The goal is a clean copy of all the data below, with pictures dropped and everything else retyped exactly.

**Data for this task:**
|---|
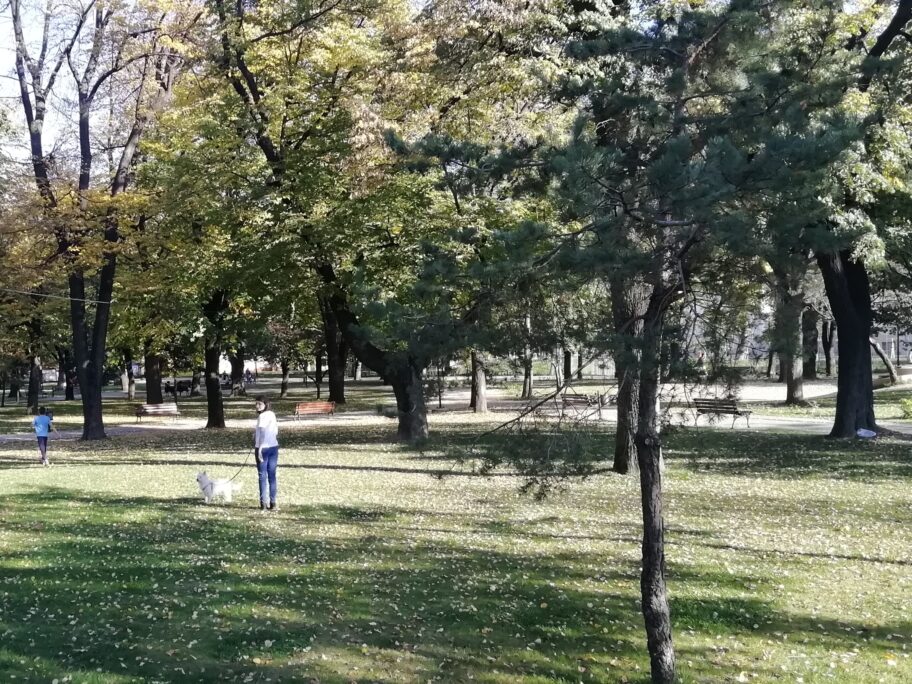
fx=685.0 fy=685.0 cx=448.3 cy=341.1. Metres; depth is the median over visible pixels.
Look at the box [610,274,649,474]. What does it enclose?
tree
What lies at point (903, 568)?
lawn
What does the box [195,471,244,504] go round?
dog
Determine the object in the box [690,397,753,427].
bench
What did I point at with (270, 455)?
woman
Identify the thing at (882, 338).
building
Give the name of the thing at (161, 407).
bench
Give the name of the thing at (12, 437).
path
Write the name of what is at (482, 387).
tree
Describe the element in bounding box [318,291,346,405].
tree
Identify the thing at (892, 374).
tree
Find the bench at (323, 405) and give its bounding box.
[293,400,335,419]
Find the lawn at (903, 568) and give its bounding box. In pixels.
[0,382,911,683]
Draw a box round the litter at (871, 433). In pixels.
[855,427,876,438]
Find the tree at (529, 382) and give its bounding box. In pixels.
[519,310,533,399]
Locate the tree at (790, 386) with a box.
[772,259,809,405]
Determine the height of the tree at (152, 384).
14.083 m
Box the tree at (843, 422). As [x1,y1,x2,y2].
[760,0,911,435]
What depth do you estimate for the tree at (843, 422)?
18.38 m
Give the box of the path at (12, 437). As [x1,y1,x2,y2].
[0,382,911,441]
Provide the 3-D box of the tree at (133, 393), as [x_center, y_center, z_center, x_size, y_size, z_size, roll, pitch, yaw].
[-23.778,-1.129,50.986,5.074,10.970,4.944,0,0,1]
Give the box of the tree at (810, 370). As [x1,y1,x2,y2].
[801,305,820,379]
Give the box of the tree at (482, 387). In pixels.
[469,350,489,412]
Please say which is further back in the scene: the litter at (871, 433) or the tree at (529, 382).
the tree at (529, 382)
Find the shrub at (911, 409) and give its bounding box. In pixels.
[899,397,911,419]
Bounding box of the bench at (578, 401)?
[559,392,603,418]
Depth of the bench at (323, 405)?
29.59 m
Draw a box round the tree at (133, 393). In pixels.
[122,347,136,399]
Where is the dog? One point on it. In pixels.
(219, 485)
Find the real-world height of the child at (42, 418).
1.452 m
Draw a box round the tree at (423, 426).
[203,0,543,443]
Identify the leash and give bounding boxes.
[226,450,255,481]
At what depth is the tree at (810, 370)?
45.50 m
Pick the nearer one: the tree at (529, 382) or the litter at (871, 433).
the litter at (871, 433)
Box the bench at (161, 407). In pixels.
[134,402,180,421]
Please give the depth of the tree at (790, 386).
31.17 m
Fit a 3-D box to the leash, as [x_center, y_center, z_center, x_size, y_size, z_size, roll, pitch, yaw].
[-3.933,2.411,13.072,0.175,0.527,0.798,0,0,18]
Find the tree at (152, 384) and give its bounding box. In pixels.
[144,342,163,404]
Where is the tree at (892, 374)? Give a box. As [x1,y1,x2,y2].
[869,333,901,383]
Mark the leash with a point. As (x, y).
(244, 464)
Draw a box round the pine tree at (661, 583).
[394,0,885,683]
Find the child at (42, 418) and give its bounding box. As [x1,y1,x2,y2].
[33,406,54,464]
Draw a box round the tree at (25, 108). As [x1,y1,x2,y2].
[2,0,200,443]
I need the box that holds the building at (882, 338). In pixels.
[870,325,911,363]
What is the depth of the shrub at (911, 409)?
22.28 m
|---|
**Answer for the task:**
fx=685.0 fy=685.0 cx=448.3 cy=341.1. Metres; depth is the median over visible pixels.
Look at the box [610,274,649,474]. What does it enclose?
tree
What lies at point (903, 568)?
lawn
What does the box [195,471,244,504] go round?
dog
Determine the object in the box [690,397,753,427].
bench
What did I point at with (270, 455)?
woman
Identify the thing at (882, 338).
building
Give the name of the thing at (161, 407).
bench
Give the name of the thing at (12, 437).
path
Write the name of what is at (482, 387).
tree
Describe the element in bounding box [318,291,346,405].
tree
Identify the thing at (892, 374).
tree
Find the bench at (323, 405) and give its bounding box.
[293,400,335,419]
Find the lawn at (903, 568) and give its bounding box. In pixels.
[0,382,911,683]
Draw a box round the litter at (871, 433). In pixels.
[855,427,876,438]
Find the tree at (529, 382) and give its bounding box. In pixels.
[519,310,533,399]
Locate the tree at (790, 386) with a box.
[772,259,809,405]
Determine the height of the tree at (152, 384).
14.083 m
Box the tree at (843, 422). As [x1,y1,x2,y2].
[760,0,911,435]
What depth do you estimate for the tree at (843, 422)?
18.38 m
Give the box of the path at (12, 437). As [x1,y1,x2,y2].
[0,382,911,441]
Provide the 3-D box of the tree at (133, 393), as [x_center, y_center, z_center, x_size, y_size, z_size, roll, pitch, yaw].
[-23.778,-1.129,50.986,5.074,10.970,4.944,0,0,1]
Give the box of the tree at (810, 370). As [x1,y1,x2,y2].
[801,305,820,379]
Give the box of the tree at (482, 387). In pixels.
[469,350,489,412]
Please say which is further back in the scene: the litter at (871, 433) or the tree at (529, 382).
the tree at (529, 382)
Find the shrub at (911, 409) and give its bounding box. In pixels.
[899,397,911,419]
Bounding box of the bench at (578, 401)?
[559,392,603,418]
Depth of the bench at (323, 405)?
29.59 m
Draw a box round the tree at (133, 393). In pixels.
[122,347,136,399]
Where is the dog? One point on it. In pixels.
(219, 485)
Find the real-world height of the child at (42, 418).
1.452 m
Draw a box round the tree at (423, 426).
[203,0,543,443]
Identify the leash and give bounding boxes.
[226,450,255,481]
At what depth is the tree at (810, 370)?
45.50 m
Pick the nearer one: the tree at (529, 382) or the litter at (871, 433).
the litter at (871, 433)
Box the bench at (161, 407). In pixels.
[134,402,180,421]
Please give the depth of the tree at (790, 386).
31.17 m
Fit a 3-D box to the leash, as [x_center, y_center, z_center, x_size, y_size, z_size, roll, pitch, yaw].
[-3.933,2.411,13.072,0.175,0.527,0.798,0,0,18]
Find the tree at (152, 384) and give its bounding box. In pixels.
[144,342,163,404]
Where is the tree at (892, 374)? Give a box. As [x1,y1,x2,y2].
[869,333,901,383]
Mark the leash with a point. As (x, y).
(244, 464)
Draw a box round the pine tree at (661, 583).
[394,0,885,683]
Find the child at (42, 418) and give its bounding box. As [x1,y1,x2,y2].
[33,406,54,464]
Draw a box round the tree at (25, 108). As [x1,y1,x2,y2].
[2,0,200,443]
I need the box that holds the building at (882, 338). In pixels.
[870,325,911,363]
What is the depth of the shrub at (911, 409)?
22.28 m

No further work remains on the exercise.